A slowing housing market and higher costs have squeezed the profits of the country's biggest banks, according to a report from KPMG.
KPMG's quarterly financial institutions performance survey shows collective profits fell about 1 percent to $1.19 billion in the June quarter from the previous quarter.
The main cause was a rise in operating expenses, up 13 percent, as banks upgraded their IT systems and invested in new digital trading platforms.
But banks are finding the slowing housing market is restraining income growth and lending, which was at its lowest in two years.
Even so, net interest income rose more than 3 percent, and banks increased their margins as they benefited from the cheaper cost of funds.
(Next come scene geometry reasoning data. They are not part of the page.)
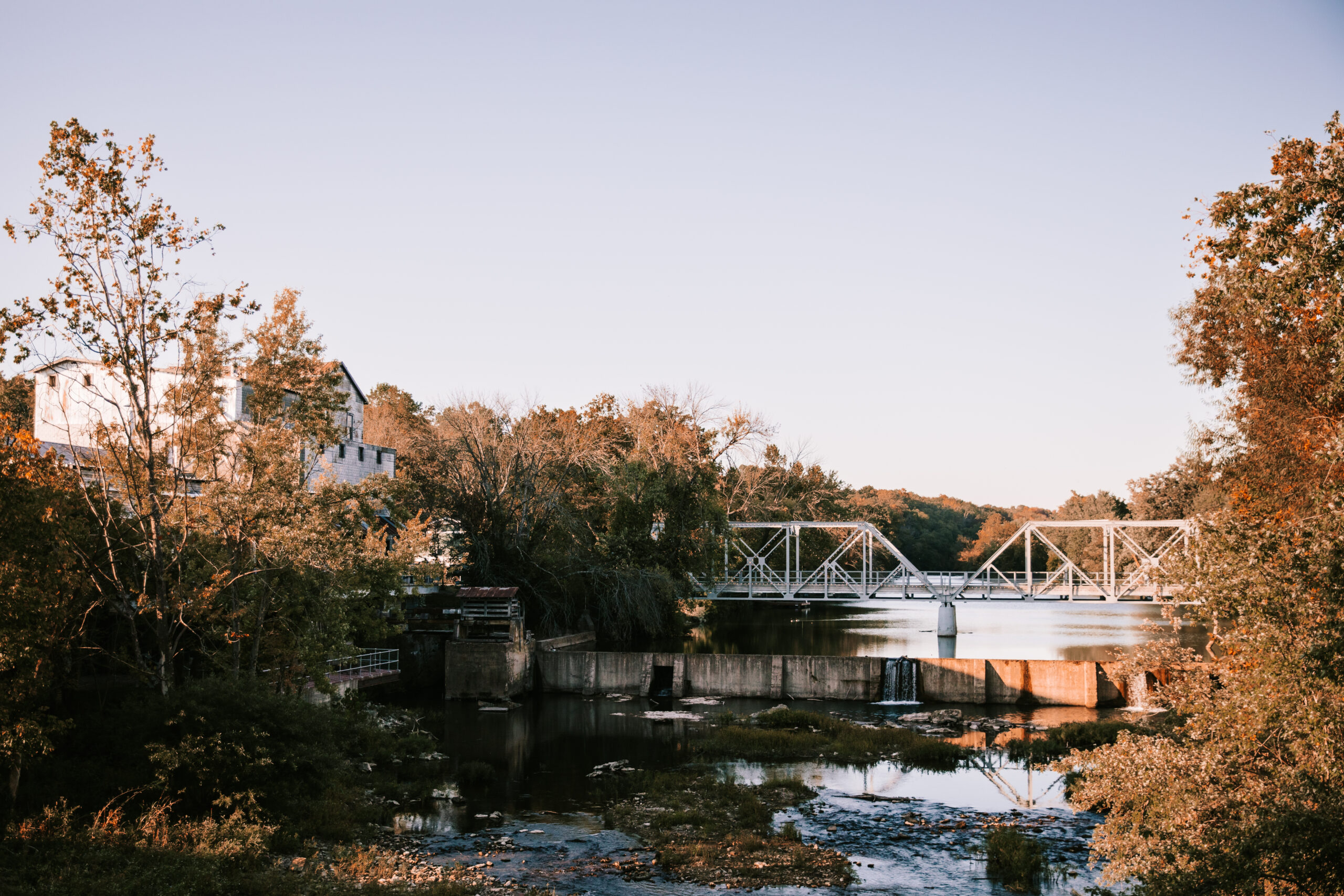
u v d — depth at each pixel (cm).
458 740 3806
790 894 2059
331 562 2861
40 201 2167
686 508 6688
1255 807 1348
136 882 1709
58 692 2347
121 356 2275
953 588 6788
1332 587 1452
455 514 5659
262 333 2755
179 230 2295
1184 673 1934
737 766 3341
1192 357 3222
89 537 2312
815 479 10406
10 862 1788
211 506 2588
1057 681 4616
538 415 7688
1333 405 2239
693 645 6938
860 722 4216
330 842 2325
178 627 2867
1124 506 11638
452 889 1955
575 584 5956
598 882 2120
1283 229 1521
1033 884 2119
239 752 2259
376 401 11556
KPMG head of banking and finance John Kensington said the banks were holding the line.
"The banking sector has a continued focus on sustainable and diversified lending, but at a lower rate than previously which is why we're seeing this relatively flat, albeit still profitable and strong, performance."
He said the easing housing market would continue to affect bank returns but it was not looking a threat.
"It certainly isn't a market collapse, but it is a slowing down."
Mr Kensington said the banks were also also having to invest and tighten their procedures to comply with anti-money laundering laws, which was adding to their costs.
Meanwhile, one of the sector's long serving chief executives is stepping down. ASB head Barbara Chapman will retire at the end of March, after seven years in the top position.
During her tenure the ASB's profits have nearly doubled to more than $1 billion. She said it was an appropriate time to hand over to a new generation.